J'ai vu l'engrenage de la peur au Liban comme à Belfast. Au Sud Liban un charnier avait été trouvé. Personne n'a pu dire ou voulu dire qui était responsable. On avait peur de la
vérité ! Peur de la vengeance. Ainsi ils avaient peur de la peur qu'ils faisaient aux autres. !
Je suis allé dans les mosquées à Beyrouth pendant les événements. Les sermons étaient de vrais appels au meurtre. Les discours étaient fous. Tels ceux de Paisley l'extrémiste
protestant à Belfast !
Au Liban les chrétiens eux-mêmes étaient divisés. Le groupe de Gemayel s'opposait au groupe de chrétiens partisans de Frangié au Nord. Pour aller d'un groupe à l'autre il fallait
franchir des barrages; les chrétiens pouvaient s'entretuer; c'était une guerre civile pour un territoire où la religion n'avait rien à faire.
Les religions peuvent nourrir la violence
Quelles conclusions tires-tu de ces expériences ?
Je crois que les religions peuvent susciter un vrai humanisme. Mais l'époque tout à fait laïque des Lumières au 18ème siècle a aussi beaucoup apporté à l'humanité.
Le religieux peut nourrir la violence quelle que soit la religion. A la bataille de Bouvines, en 1240, les troupes de Philippe Auguste partaient en guerre en chantant des psaumes.
Elles allaient se battre (joyeusement) contre « l'ennemi de Dieu. » ! Ainsi en est-il aujourd'hui des islamistes, huit siècles plus tard !
Derrière la religion, les hommes peuvent s'enfermer comme dans un château fort.
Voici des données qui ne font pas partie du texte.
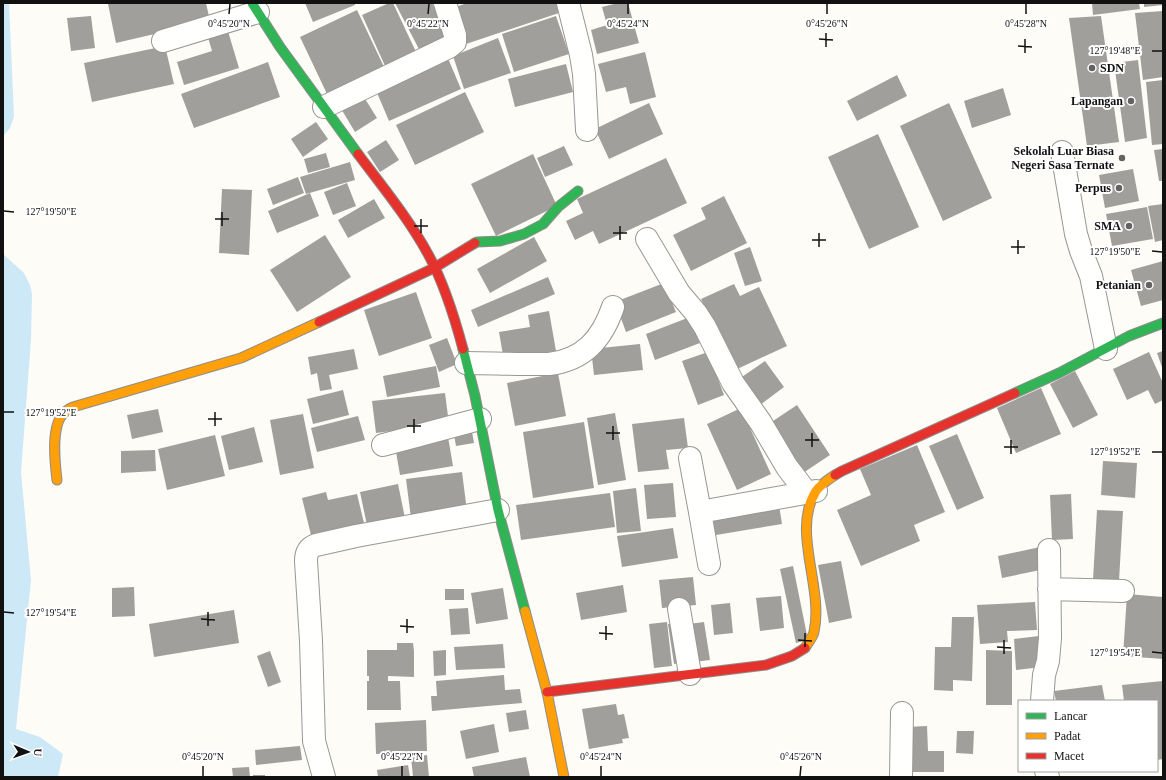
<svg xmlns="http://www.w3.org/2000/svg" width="1166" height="780" font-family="Georgia,serif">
  <rect width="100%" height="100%" fill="#fdfcf7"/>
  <path fill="#cde8f7" d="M3,3H9L14,117L10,128L3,136Z
    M3,254L24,273L30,285L32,294L31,340L21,472L31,580L16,729L40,737L63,754L58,777H3Z"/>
  <path fill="#a19f9c" d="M113,3H206L210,21L116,43L108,4Z
    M305,3H355V5L313,22Z
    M389,3H393L417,54L386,68L362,15Z
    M395,3H432L450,39L421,53Z
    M467,3H563L565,11L466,44L453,8Z
    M618,3H628L639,43L597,54L591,30L607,25L602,7Z
    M1092,3H1139L1140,9L1093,15Z
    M1144,3H1163V5L1144,7Z
    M357,10L385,69L328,96L300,37Z
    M1163,11V77L1143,80L1135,13Z
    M91,16L95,48L71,51L67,18Z
    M556,16L569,54L514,72L502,34Z
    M1101,16L1119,142L1087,146L1069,18Z
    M227,28L239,68L184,85L177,62L212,51L207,34Z
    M498,38L511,73L464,89L453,56Z
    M165,46L174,84L92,102L84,63Z
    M645,52L656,97L630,104L626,87L606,92L598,64Z
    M447,56L461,89L389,121L375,88Z
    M1138,60L1147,138L1125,142L1114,63Z
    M268,62L280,97L194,128L181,94Z
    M566,64L573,92L515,107L508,79Z
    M897,75L907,96L857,121L847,101Z
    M1163,80V144L1152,145L1146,82Z
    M1003,88L1011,115L972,128L964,101Z
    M465,92L484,132L415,165L396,125Z
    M362,94L377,118L355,132L340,107Z
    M649,103L663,134L609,159L595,129Z
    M949,103L992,198L943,221L900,126Z
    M316,122L328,139L303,157L291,139Z
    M878,134L919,227L869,249L828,157Z
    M386,140L399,160L380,172L367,152Z
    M564,146L573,165L545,177L537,158Z
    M1163,149V181H1159L1154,150Z
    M326,153L330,167L308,173L304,159Z
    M533,154L557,206L496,236L471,184Z
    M666,158L687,203L599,244L593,231L575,240L566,221L583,213L577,199Z
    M350,162L355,180L306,194L300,177Z
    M1133,169L1139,201L1105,208L1099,175Z
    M298,177L304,193L273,205L267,189Z
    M347,183L356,206L333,215L324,192Z
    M222,189L252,190L249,255L219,253Z
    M310,193L319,216L277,233L268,211Z
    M724,196L747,243L691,271L673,235L706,219L701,208Z
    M374,199L385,218L348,238L338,220Z
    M1163,204V240L1155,242L1148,206Z
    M1147,207L1153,239L1112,246L1106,214Z
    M325,235L351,277L297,312L270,270Z
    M534,237L547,261L490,293L477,269Z
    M750,247L762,281L745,286L734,253Z
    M1163,261V300L1141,306L1131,270Z
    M548,277L555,294L478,327L471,310Z
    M664,283L676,312L626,332L615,302Z
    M734,284L740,296L759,287L787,346L735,370L701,299Z
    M416,292L432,338L379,356L364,310Z
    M549,311L556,351L504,361L499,332L530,327L528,315Z
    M690,317L700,343L655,360L646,334Z
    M447,338L457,364L439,372L429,345Z
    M640,344L643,370L594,375L591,349Z
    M354,349L358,369L329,375L332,389L320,391L317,373L311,375L308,357Z
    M1163,351V370L1157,353Z
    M708,352L724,395L698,405L682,361Z
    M1149,352L1163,383V400L1155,404L1148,390L1127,400L1113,369Z
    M765,361L784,387L756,408L736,381Z
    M436,366L440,387L387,397L383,376Z
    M1075,371L1098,415L1073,428L1050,384Z
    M558,373L566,416L515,426L507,383Z
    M1041,388L1061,434L1016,453L997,408Z
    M343,390L349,415L313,424L307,399Z
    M445,393L449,424L376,433L372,401Z
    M797,405L830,455L800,475L767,425Z
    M741,408L771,474L737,490L707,424Z
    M158,409L163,432L132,439L127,415Z
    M615,413L626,480L598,485L587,418Z
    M303,414L314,468L280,475L270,420Z
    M358,416L365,440L317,452L311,428Z
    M684,418L688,448L666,450L669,469L638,472L632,424Z
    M584,422L594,488L533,498L523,432Z
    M471,426L474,443L456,446L453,429Z
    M254,427L263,462L229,470L221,436Z
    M957,434L984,498L957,510L929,446Z
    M215,435L225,476L167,490L158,449Z
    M448,437L453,466L400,475L395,446Z
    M917,445L945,512L914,525L920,541L861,566L837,510L871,495L860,469Z
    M155,450L156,471L121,473V451Z
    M1103,461L1137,463L1135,498L1101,495Z
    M462,472L467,511L411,518L406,479Z
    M673,483L676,517L647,519L644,485Z
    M398,484L406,523L368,530L360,492Z
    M636,488L641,531L617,533L613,491Z
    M326,492L328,500L357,494L364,523L311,535L302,498Z
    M610,493L615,527L521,540L516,505Z
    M1071,494L1073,539L1052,540L1050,495Z
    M778,499L782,524L710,536L706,511Z
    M1097,510L1123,511L1119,581L1093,580Z
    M673,528L678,558L622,567L617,536Z
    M1040,547L1045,569L1002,578L998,556Z
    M841,561L852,618L829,623L818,565Z
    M793,566L808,640L796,643L780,569Z
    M693,577L696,605L662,608L659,580Z
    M623,585L627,612L581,620L576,593Z
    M134,587L135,616L112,617V588Z
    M503,588L508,619L476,624L471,593Z
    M445,589H464V600H445Z
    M1127,594L1163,597V659L1123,656Z
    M781,596L784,628L760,631L756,598Z
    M1035,602L1037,630L1007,631L1008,642L980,644L977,605Z
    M730,603L733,633L714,635L711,605Z
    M468,608L470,634L451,635L449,609Z
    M234,610L239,643L154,657L149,624Z
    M952,617H974L972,681L953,680V691L934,690L935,647H951Z
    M667,622L672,666L654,668L649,624Z
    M681,622L687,662L674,664L668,624Z
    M704,622L710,660L694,662L689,624Z
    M1039,636L1042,667L1016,670L1014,639Z
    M397,643H413L414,651V677L388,676V681H400L401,710H367V681H369V676H367V650H397Z
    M503,644L505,668L456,670L454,647Z
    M446,650V675L434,676L433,651Z
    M986,650L1012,651V705H986Z
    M270,651L281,682L268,687L257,656Z
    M504,675L505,690L520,689L522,703L432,711L431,696H437L436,681Z
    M1163,681V759L1157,760V701H1124L1122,685Z
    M1102,685L1105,701H1056L1054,691Z
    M616,704L618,715L624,714L629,738L622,739L623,743L589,749L582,709Z
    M526,710L529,729L509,732L506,713Z
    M426,720L427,751L376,754L375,723Z
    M494,724L499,752L466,759L460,731Z
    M927,726L928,751H944V772H908L907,727Z
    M957,731H974L973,754L956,753Z
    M300,746L302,760L256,765L255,750Z
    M427,755L429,777H413L411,757Z
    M526,757L530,777H474L472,767Z
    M408,765L410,777H378L377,770Z
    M249,767L250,777H233L232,768Z
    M253,775H265V777H253Z"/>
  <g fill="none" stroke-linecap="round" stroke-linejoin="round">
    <g stroke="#979795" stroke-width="24">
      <path id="street" d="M568,3L581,55L584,74L587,130
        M163,41L258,12
        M324,107L449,47L455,42V35L445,3
        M1062,152L1076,234L1081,251L1091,276L1106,349
        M647,239L679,293L696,313L705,327L733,383L761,423L787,467L806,492
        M466,363C486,363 505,364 524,364C532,364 541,364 549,364C584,360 602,339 613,307
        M383,445L480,419
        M690,458L700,512
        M709,564L700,512L816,491
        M1049,589L1123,591
        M679,609L690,674
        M1042,701L1044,675L1048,661L1050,638L1049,550
        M1046,771L1048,777
        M324,777L314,741L311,641L306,561C306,553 308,548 316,545L356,536L498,510
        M901,777L902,713"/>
    </g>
    <g stroke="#8e8d8b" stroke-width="11">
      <path id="fast" d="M252,3L280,47L358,154
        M475,243L477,242L500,241L524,234L543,224L558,207L578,191
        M463,349L475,396L498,510L525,611
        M1015,393L1059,373L1129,336L1163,323"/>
    </g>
    <g stroke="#8e8d8b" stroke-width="11">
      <path id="slow" d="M57,480C55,463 50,424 65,412C67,410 70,408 73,407L241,358L319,322
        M525,611L547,692L564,777
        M805,648C808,643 813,637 814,632C824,587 791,531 816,491C821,484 829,479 835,475"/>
    </g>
    <g stroke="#8e8d8b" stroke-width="11">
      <path id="jam" d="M358,154C382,186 409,219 428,254C443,281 455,319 463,349
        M319,322L434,268L475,243
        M835,475L842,471L1015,393
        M547,692L766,665L792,656L805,648"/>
    </g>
    <use href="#street" stroke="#fffffe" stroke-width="22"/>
    <use href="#fast" stroke="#30b455" stroke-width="9"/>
    <use href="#slow" stroke="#ff9f0a" stroke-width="9"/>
    <use href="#jam" stroke="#e5322d" stroke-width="9"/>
  </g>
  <path fill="none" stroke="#111" stroke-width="1.5" d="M229,14L230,4M428,14L429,4M628,14V4M827,14V4M1026,14V4M819,39L833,40M1018,46L1032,47M826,47V33M1152,51H1162M1025,53V39M4,211L14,212M215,219H229M222,226V212M414,226H428M421,233V219M613,233H627M620,240V226M812,240H826M819,247V233M1011,247H1025M1152,251L1162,252M1018,254V240M4,412H14M208,419H222M215,426V412M407,426H421M414,433V419M606,433H620M613,440V426M805,440H819M812,447V433M1004,447H1018M1152,452H1162M1011,454V440M4,612L14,613M201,619L215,620M208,626V612M400,626L414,627M407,633V619M599,633L613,634M606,640V626M798,640L812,641M805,647V633M997,647L1011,648M1152,652L1162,653M1004,654V640M203,776V766M402,776V766M601,776V766M800,776L801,766"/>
  <g fill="#646362" stroke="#fff" stroke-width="1.5">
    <circle cx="1092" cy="68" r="4"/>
    <circle cx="1131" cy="101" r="4"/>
    <circle cx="1122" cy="158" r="4"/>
    <circle cx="1119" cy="188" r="4"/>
    <circle cx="1129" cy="226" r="4"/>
    <circle cx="1149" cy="285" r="4"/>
  </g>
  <g text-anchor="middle" stroke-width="4" stroke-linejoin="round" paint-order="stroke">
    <g font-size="12" font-weight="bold" fill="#111" stroke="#fff" text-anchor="end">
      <text x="1100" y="72" text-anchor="start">SDN</text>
      <text x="1123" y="105">Lapangan</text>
      <text x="1114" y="155">Sekolah Luar Biasa<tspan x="1114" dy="14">Negeri Sasa Ternate</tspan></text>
      <text x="1111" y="192">Perpus</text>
      <text x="1121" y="230">SMA</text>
      <text x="1141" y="289">Petanian</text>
    </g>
  </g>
  <g font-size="10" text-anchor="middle" fill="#111" stroke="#fff" stroke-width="4" stroke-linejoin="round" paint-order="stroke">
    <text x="229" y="27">0°45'20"N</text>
    <text x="428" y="27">0°45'22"N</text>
    <text x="628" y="27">0°45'24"N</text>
    <text x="827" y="27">0°45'26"N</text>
    <text x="1026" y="27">0°45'28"N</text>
    <text x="1115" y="54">127°19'48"E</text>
    <text x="51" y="215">127°19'50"E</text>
    <text x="1115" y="255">127°19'50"E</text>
    <text x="51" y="416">127°19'52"E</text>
    <text x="1115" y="455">127°19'52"E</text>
    <text x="51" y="616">127°19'54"E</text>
    <text x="1115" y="656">127°19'54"E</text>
    <text x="203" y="760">0°45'20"N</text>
    <text x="402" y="760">0°45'22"N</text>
    <text x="601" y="760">0°45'24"N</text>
    <text x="801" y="760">0°45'26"N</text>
  </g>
  <rect width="1166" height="780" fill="none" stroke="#111111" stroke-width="8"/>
  <rect x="1018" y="700" width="140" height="72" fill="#ffffff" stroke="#a0a0a0"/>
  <rect x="1026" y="713" width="20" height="6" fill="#30b455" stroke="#a0a0a0"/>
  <text x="1054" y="720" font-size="12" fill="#111111">Lancar</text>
  <rect x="1026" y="733" width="20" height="6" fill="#ff9f0a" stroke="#a0a0a0"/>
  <text x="1054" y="740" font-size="12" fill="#111111">Padat</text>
  <rect x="1026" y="753" width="20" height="6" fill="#e5322d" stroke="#a0a0a0"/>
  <text x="1054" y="760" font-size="12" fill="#111111">Macet</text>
  <g transform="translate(28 752) rotate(92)" stroke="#ffffff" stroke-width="3" paint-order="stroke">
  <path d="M0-3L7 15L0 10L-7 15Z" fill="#111111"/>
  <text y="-6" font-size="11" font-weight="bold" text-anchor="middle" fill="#111111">U</text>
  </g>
</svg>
Le protestantisme de Paisley était un château fort. L'islamisme en est un autre. En Irlande la
situation politique a changé, Paisley le dur est aujourd'hui Premier Ministre et gouverne avec Martin McGuiness qui fut un des chefs républicains catholiques ; les deux hommes qui
se sont tant battus sont maintenant l'un à coté de l'autre ! Le protestantisme pur et dur de Paisley va évoluer, le « catholique » ne peut plus être pour lui le diable ! Ici le
renversement politique libère le religieux.
Dans les pays musulmans il y a aussi, bien sûr, une relation entre politique et religion: l'islam évoluera à condition que les régimes politiques évoluent, que la liberté de parler,
d'écrire, devienne une réalité. En Afrique du Nord, en Egypte on est loin de cela. D'un côté, des régimes politiques tout à fait intolérants, de l'autre un fondamentalisme
religieux d'une parfaite rigidité ; les deux s'épaulent pour verouiller la société. Il n'y a pas d'évolution possible. Au Caire j'ai connu Faraj Foda, c'était un vrai musulman et un
démocrate, un intellectuel libre, il parlait ouvertement, publiquement du Coran et de bien d'autres choses ; chez lui il me montra les affiches qu'il imprimait pour sa campagne
électorale alors qu'il était candidat à l'assemblée législative d'Egypte : elles portaient le croissant et la croix. Faraj Foda était un homme merveilleux et courageux. En 1992 il
fut assassiné. Je suis convaincu que l'évolution politique de ces pays servirait grandement l'islam.